**WHAT YOU NEED TO DO**
Send back all the data below, exactly as given.

── EXERCISE DATA

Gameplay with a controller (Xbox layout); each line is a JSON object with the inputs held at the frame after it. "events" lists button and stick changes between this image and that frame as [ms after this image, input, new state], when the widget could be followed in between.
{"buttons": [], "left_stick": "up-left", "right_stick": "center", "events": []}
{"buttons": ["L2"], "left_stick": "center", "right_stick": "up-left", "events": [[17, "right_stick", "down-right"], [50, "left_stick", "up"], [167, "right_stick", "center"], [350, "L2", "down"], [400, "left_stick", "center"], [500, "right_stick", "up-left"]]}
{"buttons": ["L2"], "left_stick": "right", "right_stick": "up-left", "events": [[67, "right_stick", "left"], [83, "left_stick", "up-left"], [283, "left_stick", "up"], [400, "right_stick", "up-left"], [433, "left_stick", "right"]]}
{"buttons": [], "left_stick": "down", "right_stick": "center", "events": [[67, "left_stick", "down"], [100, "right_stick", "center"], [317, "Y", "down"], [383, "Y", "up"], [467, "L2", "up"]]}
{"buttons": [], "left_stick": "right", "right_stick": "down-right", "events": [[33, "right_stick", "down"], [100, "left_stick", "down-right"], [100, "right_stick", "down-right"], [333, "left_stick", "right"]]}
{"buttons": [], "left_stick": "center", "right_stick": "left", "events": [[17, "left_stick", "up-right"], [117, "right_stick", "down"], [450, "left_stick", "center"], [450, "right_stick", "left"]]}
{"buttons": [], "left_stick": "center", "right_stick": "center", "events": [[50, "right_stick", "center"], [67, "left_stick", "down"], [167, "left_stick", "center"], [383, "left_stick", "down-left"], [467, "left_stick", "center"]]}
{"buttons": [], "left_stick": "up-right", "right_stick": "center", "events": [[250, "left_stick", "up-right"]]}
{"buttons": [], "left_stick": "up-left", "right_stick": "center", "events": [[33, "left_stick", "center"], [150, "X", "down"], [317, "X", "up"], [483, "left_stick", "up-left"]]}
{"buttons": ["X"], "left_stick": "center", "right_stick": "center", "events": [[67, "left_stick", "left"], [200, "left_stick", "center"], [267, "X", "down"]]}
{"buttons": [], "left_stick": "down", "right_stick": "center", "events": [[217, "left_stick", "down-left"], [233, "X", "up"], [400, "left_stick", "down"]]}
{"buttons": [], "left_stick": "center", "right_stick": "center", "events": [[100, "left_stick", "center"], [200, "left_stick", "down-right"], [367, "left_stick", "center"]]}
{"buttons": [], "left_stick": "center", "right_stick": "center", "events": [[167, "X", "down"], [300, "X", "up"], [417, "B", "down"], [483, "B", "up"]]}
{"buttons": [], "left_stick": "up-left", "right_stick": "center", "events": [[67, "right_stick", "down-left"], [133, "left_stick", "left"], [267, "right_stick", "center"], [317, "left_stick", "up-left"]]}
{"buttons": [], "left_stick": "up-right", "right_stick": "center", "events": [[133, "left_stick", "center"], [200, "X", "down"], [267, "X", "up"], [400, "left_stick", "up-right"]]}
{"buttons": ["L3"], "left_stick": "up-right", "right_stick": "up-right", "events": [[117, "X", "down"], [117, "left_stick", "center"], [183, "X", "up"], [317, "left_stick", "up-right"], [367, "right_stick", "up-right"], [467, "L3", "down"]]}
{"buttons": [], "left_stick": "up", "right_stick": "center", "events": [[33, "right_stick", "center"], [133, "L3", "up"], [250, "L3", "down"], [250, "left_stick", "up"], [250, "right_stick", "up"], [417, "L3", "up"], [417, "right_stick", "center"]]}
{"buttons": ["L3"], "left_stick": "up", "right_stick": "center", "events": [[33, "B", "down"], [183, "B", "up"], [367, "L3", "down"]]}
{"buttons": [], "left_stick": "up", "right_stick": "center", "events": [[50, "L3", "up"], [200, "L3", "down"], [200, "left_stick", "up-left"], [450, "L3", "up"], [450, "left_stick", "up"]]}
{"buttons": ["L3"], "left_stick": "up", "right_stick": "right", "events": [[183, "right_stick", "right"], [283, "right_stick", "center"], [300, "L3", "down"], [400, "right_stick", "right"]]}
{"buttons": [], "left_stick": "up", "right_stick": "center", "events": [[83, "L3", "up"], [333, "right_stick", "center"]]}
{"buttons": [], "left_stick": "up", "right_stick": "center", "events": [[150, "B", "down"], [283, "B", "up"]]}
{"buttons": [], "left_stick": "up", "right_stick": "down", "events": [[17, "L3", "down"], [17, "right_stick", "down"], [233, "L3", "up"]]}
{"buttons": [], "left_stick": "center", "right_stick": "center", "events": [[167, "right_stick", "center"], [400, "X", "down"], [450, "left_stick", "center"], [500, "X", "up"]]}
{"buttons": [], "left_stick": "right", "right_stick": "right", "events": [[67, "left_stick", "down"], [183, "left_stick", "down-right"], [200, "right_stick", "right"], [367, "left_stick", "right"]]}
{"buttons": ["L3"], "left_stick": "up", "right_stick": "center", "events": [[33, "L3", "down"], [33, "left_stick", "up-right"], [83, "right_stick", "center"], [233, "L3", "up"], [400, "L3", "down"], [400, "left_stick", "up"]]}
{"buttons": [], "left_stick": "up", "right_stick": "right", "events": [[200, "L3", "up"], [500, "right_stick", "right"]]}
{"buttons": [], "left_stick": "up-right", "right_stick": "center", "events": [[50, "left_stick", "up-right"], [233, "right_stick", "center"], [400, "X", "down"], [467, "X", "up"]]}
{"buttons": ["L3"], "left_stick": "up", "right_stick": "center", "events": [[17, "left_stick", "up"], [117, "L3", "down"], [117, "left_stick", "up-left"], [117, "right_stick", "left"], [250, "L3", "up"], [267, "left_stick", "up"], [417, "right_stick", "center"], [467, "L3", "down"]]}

────

**WORKED SOLUTION**
Gameplay with a controller (Xbox layout); each line is a JSON object with the inputs held at the frame after it. "events" lists button and stick changes between this image and that frame as [ms after this image, input, new state], when the widget could be followed in between.
{"buttons": [], "left_stick": "up-left", "right_stick": "center", "events": []}
{"buttons": ["L2"], "left_stick": "center", "right_stick": "up-left", "events": [[17, "right_stick", "down-right"], [50, "left_stick", "up"], [167, "right_stick", "center"], [350, "L2", "down"], [400, "left_stick", "center"], [500, "right_stick", "up-left"]]}
{"buttons": ["L2"], "left_stick": "right", "right_stick": "up-left", "events": [[67, "right_stick", "left"], [83, "left_stick", "up-left"], [283, "left_stick", "up"], [400, "right_stick", "up-left"], [433, "left_stick", "right"]]}
{"buttons": [], "left_stick": "down", "right_stick": "center", "events": [[67, "left_stick", "down"], [100, "right_stick", "center"], [317, "Y", "down"], [383, "Y", "up"], [467, "L2", "up"]]}
{"buttons": [], "left_stick": "right", "right_stick": "down-right", "events": [[33, "right_stick", "down"], [100, "left_stick", "down-right"], [100, "right_stick", "down-right"], [333, "left_stick", "right"]]}
{"buttons": [], "left_stick": "center", "right_stick": "left", "events": [[17, "left_stick", "up-right"], [117, "right_stick", "down"], [450, "left_stick", "center"], [450, "right_stick", "left"]]}
{"buttons": [], "left_stick": "center", "right_stick": "center", "events": [[50, "right_stick", "center"], [67, "left_stick", "down"], [167, "left_stick", "center"], [383, "left_stick", "down-left"], [467, "left_stick", "center"]]}
{"buttons": [], "left_stick": "up-right", "right_stick": "center", "events": [[250, "left_stick", "up-right"]]}
{"buttons": [], "left_stick": "up-left", "right_stick": "center", "events": [[33, "left_stick", "center"], [150, "X", "down"], [317, "X", "up"], [483, "left_stick", "up-left"]]}
{"buttons": ["X"], "left_stick": "center", "right_stick": "center", "events": [[67, "left_stick", "left"], [200, "left_stick", "center"], [267, "X", "down"]]}
{"buttons": [], "left_stick": "down", "right_stick": "center", "events": [[217, "left_stick", "down-left"], [233, "X", "up"], [400, "left_stick", "down"]]}
{"buttons": [], "left_stick": "center", "right_stick": "center", "events": [[100, "left_stick", "center"], [200, "left_stick", "down-right"], [367, "left_stick", "center"]]}
{"buttons": [], "left_stick": "center", "right_stick": "center", "events": [[167, "X", "down"], [300, "X", "up"], [417, "B", "down"], [483, "B", "up"]]}
{"buttons": [], "left_stick": "up-left", "right_stick": "center", "events": [[67, "right_stick", "down-left"], [133, "left_stick", "left"], [267, "right_stick", "center"], [317, "left_stick", "up-left"]]}
{"buttons": [], "left_stick": "up-right", "right_stick": "center", "events": [[133, "left_stick", "center"], [200, "X", "down"], [267, "X", "up"], [400, "left_stick", "up-right"]]}
{"buttons": ["L3"], "left_stick": "up-right", "right_stick": "up-right", "events": [[117, "X", "down"], [117, "left_stick", "center"], [183, "X", "up"], [317, "left_stick", "up-right"], [367, "right_stick", "up-right"], [467, "L3", "down"]]}
{"buttons": [], "left_stick": "up", "right_stick": "center", "events": [[33, "right_stick", "center"], [133, "L3", "up"], [250, "L3", "down"], [250, "left_stick", "up"], [250, "right_stick", "up"], [417, "L3", "up"], [417, "right_stick", "center"]]}
{"buttons": ["L3"], "left_stick": "up", "right_stick": "center", "events": [[33, "B", "down"], [183, "B", "up"], [367, "L3", "down"]]}
{"buttons": [], "left_stick": "up", "right_stick": "center", "events": [[50, "L3", "up"], [200, "L3", "down"], [200, "left_stick", "up-left"], [450, "L3", "up"], [450, "left_stick", "up"]]}
{"buttons": ["L3"], "left_stick": "up", "right_stick": "right", "events": [[183, "right_stick", "right"], [283, "right_stick", "center"], [300, "L3", "down"], [400, "right_stick", "right"]]}
{"buttons": [], "left_stick": "up", "right_stick": "center", "events": [[83, "L3", "up"], [333, "right_stick", "center"]]}
{"buttons": [], "left_stick": "up", "right_stick": "center", "events": [[150, "B", "down"], [283, "B", "up"]]}
{"buttons": [], "left_stick": "up", "right_stick": "down", "events": [[17, "L3", "down"], [17, "right_stick", "down"], [233, "L3", "up"]]}
{"buttons": [], "left_stick": "center", "right_stick": "center", "events": [[167, "right_stick", "center"], [400, "X", "down"], [450, "left_stick", "center"], [500, "X", "up"]]}
{"buttons": [], "left_stick": "right", "right_stick": "right", "events": [[67, "left_stick", "down"], [183, "left_stick", "down-right"], [200, "right_stick", "right"], [367, "left_stick", "right"]]}
{"buttons": ["L3"], "left_stick": "up", "right_stick": "center", "events": [[33, "L3", "down"], [33, "left_stick", "up-right"], [83, "right_stick", "center"], [233, "L3", "up"], [400, "L3", "down"], [400, "left_stick", "up"]]}
{"buttons": [], "left_stick": "up", "right_stick": "right", "events": [[200, "L3", "up"], [500, "right_stick", "right"]]}
{"buttons": [], "left_stick": "up-right", "right_stick": "center", "events": [[50, "left_stick", "up-right"], [233, "right_stick", "center"], [400, "X", "down"], [467, "X", "up"]]}
{"buttons": ["L3"], "left_stick": "up", "right_stick": "center", "events": [[17, "left_stick", "up"], [117, "L3", "down"], [117, "left_stick", "up-left"], [117, "right_stick", "left"], [250, "L3", "up"], [267, "left_stick", "up"], [417, "right_stick", "center"], [467, "L3", "down"]]}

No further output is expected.